1.9 belemmeringenstrook:

een strook grond ter plaatse van en ter weerszijden van de hoogspanningsverbinding die dient om de veiligheid en het ongestoord functioneren van de verbinding te kunnen garanderen;

1.10 bestaand:
  • a. het gebruik dat op het tijdstip van inwerkingtreding van het bestemmingsplan aanwezig is, dan wel toegestaan is krachtens een omgevingsvergunning en/of bebouwing die op dat tijdstip aanwezig of in uitvoering is, dan wel kan worden gebouwd krachtens een bouwvergunning of een omgevingsvergunning;
  • b. het onder a bedoelde geldt niet voor zover sprake was van strijd met het voorheen geldende bestemmingsplan, de voorheen geldende beheersverordening, daaronder mede begrepen het overgangsrecht van het bestemmingsplan of de beheersverordening, of een buitenplanse afwijking als bedoeld in artikel 2.12, lid 1, onder a, onder 2º van de Wet algemene bepalingen omgevingsrecht (Wabo).

■ **OPDRACHT 1**: Geef uit de bestudeerde tekst over begripsbepalingen het gedeelte letterlijk opnieuw weer, beginnend bij "een strook grond" en eindigend bij "bepalingen omgevingsrecht (Wabo).".
■ **OPDRACHT 2**: Schrijf alle regels van de records hieronder letterlijk over. Laat de afbeeldingen daarbij weg.

■ **DATASETFRAGMENTEN**:
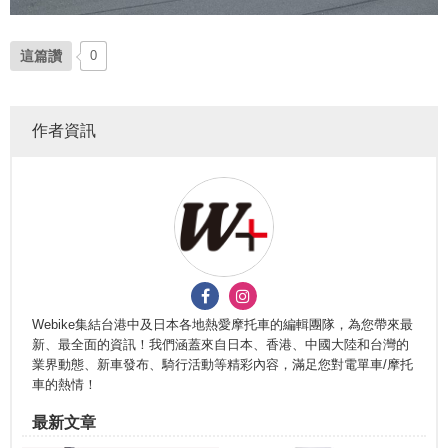
這篇讚
0
作者資訊
Webike集結台港中及日本各地熱愛摩托車的編輯團隊，為您帶來最
新、最全面的資訊！我們涵蓋來自日本、香港、中國大陸和台灣的
業界動態、新車發布、騎行活動等精彩內容，滿足您對電單車/摩托
車的熱情！
最新文章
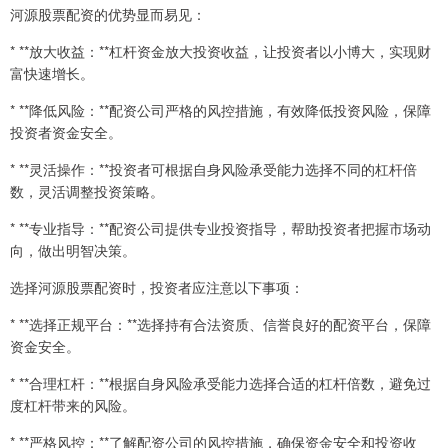
河源股票配资的优势显而易见：
* **放大收益：**杠杆资金放大投资收益，让投资者以小博大，实现财
富快速增长。
* **降低风险：**配资公司严格的风控措施，有效降低投资风险，保障
投资者资金安全。
* **灵活操作：**投资者可根据自身风险承受能力选择不同的杠杆倍
数，灵活调整投资策略。
* **专业指导：**配资公司提供专业投资指导，帮助投资者把握市场动
向，做出明智决策。
选择河源股票配资时，投资者应注意以下事项：
* **选择正规平台：**选择持有合法资质、信誉良好的配资平台，保障
资金安全。
* **合理杠杆：**根据自身风险承受能力选择合适的杠杆倍数，避免过
度杠杆带来的风险。
* **严格风控：**了解配资公司的风控措施，确保资金安全和投资收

■ **RESULTAAT 1**:
een strook grond ter plaatse van en ter weerszijden van de hoogspanningsverbinding die dient om de veiligheid en het ongestoord functioneren van de verbinding te kunnen garanderen;

1.10 bestaand:
  • a. het gebruik dat op het tijdstip van inwerkingtreding van het bestemmingsplan aanwezig is, dan wel toegestaan is krachtens een omgevingsvergunning en/of bebouwing die op dat tijdstip aanwezig of in uitvoering is, dan wel kan worden gebouwd krachtens een bouwvergunning of een omgevingsvergunning;
  • b. het onder a bedoelde geldt niet voor zover sprake was van strijd met het voorheen geldende bestemmingsplan, de voorheen geldende beheersverordening, daaronder mede begrepen het overgangsrecht van het bestemmingsplan of de beheersverordening, of een buitenplanse afwijking als bedoeld in artikel 2.12, lid 1, onder a, onder 2º van de Wet algemene bepalingen omgevingsrecht (Wabo).

■ **RESULTAAT 2**:
這篇讚
0
作者資訊
Webike集結台港中及日本各地熱愛摩托車的編輯團隊，為您帶來最
新、最全面的資訊！我們涵蓋來自日本、香港、中國大陸和台灣的
業界動態、新車發布、騎行活動等精彩內容，滿足您對電單車/摩托
車的熱情！
最新文章
河源股票配资的优势显而易见：
* **放大收益：**杠杆资金放大投资收益，让投资者以小博大，实现财
富快速增长。
* **降低风险：**配资公司严格的风控措施，有效降低投资风险，保障
投资者资金安全。
* **灵活操作：**投资者可根据自身风险承受能力选择不同的杠杆倍
数，灵活调整投资策略。
* **专业指导：**配资公司提供专业投资指导，帮助投资者把握市场动
向，做出明智决策。
选择河源股票配资时，投资者应注意以下事项：
* **选择正规平台：**选择持有合法资质、信誉良好的配资平台，保障
资金安全。
* **合理杠杆：**根据自身风险承受能力选择合适的杠杆倍数，避免过
度杠杆带来的风险。
* **严格风控：**了解配资公司的风控措施，确保资金安全和投资收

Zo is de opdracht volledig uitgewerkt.